I'm feeling more confident about the idea that Soapbox can be a separate service that runs alongside Pleroma.

It can implement features such as Groups and Recurring Donations, while being written in literally any language. It exposes endpoints like `/api/soapbox/groups` to be used by the frontend, and it can talk to Pleroma by making API calls. The frontend can literally pass a user Authorization token through the Soapbox service and then to Pleroma to get a result. If that doesn't work, Soapbox could always I/O the SQL database directly.
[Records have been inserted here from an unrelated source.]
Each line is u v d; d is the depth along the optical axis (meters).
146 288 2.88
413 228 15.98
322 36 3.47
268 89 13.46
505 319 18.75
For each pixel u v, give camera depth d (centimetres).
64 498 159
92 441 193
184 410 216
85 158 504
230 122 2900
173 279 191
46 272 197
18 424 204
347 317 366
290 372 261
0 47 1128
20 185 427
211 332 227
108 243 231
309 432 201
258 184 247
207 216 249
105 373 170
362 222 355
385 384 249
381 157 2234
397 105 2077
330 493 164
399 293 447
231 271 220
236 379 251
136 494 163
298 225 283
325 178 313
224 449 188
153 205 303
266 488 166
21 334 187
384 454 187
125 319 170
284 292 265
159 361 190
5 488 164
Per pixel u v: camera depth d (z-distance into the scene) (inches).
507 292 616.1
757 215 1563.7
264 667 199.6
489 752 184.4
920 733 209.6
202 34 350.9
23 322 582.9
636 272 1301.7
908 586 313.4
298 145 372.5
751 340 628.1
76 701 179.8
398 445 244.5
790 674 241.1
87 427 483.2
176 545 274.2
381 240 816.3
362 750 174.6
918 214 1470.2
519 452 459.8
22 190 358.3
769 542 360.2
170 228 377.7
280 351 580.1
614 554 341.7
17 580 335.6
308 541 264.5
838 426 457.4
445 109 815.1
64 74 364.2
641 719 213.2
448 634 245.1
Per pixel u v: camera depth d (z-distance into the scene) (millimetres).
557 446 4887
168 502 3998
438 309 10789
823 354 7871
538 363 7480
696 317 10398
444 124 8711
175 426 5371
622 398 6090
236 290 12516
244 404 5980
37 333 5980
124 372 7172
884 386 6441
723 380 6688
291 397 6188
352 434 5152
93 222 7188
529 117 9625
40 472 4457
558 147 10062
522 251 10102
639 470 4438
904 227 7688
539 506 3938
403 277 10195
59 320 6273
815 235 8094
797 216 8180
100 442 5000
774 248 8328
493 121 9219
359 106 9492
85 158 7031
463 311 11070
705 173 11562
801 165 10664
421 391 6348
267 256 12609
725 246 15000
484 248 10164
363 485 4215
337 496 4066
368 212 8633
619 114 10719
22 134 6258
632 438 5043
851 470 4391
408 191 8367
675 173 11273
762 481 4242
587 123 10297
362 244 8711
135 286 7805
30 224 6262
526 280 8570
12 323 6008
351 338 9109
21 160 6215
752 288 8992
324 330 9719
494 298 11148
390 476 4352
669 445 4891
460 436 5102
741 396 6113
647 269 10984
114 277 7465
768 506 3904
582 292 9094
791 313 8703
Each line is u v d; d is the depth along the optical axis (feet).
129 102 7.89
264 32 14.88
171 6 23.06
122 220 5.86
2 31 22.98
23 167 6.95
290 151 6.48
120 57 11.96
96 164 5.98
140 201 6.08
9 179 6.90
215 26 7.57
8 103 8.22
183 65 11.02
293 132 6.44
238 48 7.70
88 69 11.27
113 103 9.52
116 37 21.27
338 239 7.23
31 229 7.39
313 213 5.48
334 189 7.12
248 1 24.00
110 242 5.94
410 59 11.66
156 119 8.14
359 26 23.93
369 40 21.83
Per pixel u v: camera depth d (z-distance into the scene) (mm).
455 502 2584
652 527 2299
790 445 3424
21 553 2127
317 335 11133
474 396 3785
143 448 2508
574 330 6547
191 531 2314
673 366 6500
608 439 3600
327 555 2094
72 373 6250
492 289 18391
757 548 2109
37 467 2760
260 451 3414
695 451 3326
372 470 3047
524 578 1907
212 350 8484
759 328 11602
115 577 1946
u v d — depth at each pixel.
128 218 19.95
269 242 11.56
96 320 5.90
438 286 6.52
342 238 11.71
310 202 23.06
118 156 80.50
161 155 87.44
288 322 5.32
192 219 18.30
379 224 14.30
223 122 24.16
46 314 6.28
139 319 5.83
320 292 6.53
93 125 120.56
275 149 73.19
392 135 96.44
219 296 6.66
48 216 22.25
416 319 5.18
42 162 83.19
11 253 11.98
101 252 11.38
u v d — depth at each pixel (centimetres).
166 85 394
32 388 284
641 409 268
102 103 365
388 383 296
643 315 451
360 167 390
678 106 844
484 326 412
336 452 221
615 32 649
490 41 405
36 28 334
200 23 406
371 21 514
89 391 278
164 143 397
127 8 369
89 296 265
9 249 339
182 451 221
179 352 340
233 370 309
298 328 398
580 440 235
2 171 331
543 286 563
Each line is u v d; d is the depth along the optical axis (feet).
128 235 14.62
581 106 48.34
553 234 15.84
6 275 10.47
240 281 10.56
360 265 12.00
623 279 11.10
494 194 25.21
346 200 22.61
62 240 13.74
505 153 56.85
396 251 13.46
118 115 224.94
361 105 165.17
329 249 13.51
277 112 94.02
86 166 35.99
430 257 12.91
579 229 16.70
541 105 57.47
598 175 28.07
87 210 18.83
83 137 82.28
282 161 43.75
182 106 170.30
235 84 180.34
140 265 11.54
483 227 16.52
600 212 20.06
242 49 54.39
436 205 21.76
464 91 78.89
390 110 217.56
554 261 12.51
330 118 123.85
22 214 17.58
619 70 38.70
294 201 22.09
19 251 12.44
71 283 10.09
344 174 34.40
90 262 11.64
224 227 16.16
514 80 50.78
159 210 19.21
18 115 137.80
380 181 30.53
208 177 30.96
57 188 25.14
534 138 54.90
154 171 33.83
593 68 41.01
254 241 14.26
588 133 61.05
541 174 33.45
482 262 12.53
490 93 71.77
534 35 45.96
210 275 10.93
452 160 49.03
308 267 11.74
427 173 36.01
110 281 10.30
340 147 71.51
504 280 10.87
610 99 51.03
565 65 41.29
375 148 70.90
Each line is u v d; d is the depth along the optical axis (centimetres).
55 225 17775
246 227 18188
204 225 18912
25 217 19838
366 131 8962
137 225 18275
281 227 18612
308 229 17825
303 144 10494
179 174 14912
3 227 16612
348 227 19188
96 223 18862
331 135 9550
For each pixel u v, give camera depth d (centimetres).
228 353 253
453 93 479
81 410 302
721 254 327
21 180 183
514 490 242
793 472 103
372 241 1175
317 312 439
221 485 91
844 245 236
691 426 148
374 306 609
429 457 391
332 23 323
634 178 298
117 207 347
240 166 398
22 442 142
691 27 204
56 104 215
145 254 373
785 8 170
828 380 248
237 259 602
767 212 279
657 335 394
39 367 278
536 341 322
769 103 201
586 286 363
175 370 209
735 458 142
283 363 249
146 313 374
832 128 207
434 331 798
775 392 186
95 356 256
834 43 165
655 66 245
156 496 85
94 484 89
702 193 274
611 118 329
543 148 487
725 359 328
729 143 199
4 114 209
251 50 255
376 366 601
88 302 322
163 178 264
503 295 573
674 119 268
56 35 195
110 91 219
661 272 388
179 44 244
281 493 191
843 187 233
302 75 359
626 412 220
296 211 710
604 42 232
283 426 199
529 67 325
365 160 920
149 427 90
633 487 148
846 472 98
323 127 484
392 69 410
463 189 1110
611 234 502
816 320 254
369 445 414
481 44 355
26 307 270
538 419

The best thing is, soapbox-fe can detect if Soapbox is available, and fall back to only basic Pleroma features if it isn't. Fundamentally it's just a really nice skin for a Pleroma server, but if you take the extra time you can also add the extra features. If it can manage to use only the Mastodon API to do stuff, it could work with a pluggable backend.

@alex

One problem I've encountered while writing frontend code (in Elm) to work on Gab, Pleroma, and Mastodon backends is that there is no API to query backend features. You have to try an extended API call, notice whether it returns an error, and then remember that for each server. Or at least that's what I'm doing, having no other ideas.

@billstclair Maybe I could expose an endpoint like GET `/api/soapbox/features`, where a non-200 response signals the frontend that there's no extra features and a 200 response lists the available features

@alex

Can't help you off the top of my head. If I were doing it, I'd think hard about it for an hour or two, and then sleep once or twice before deciding.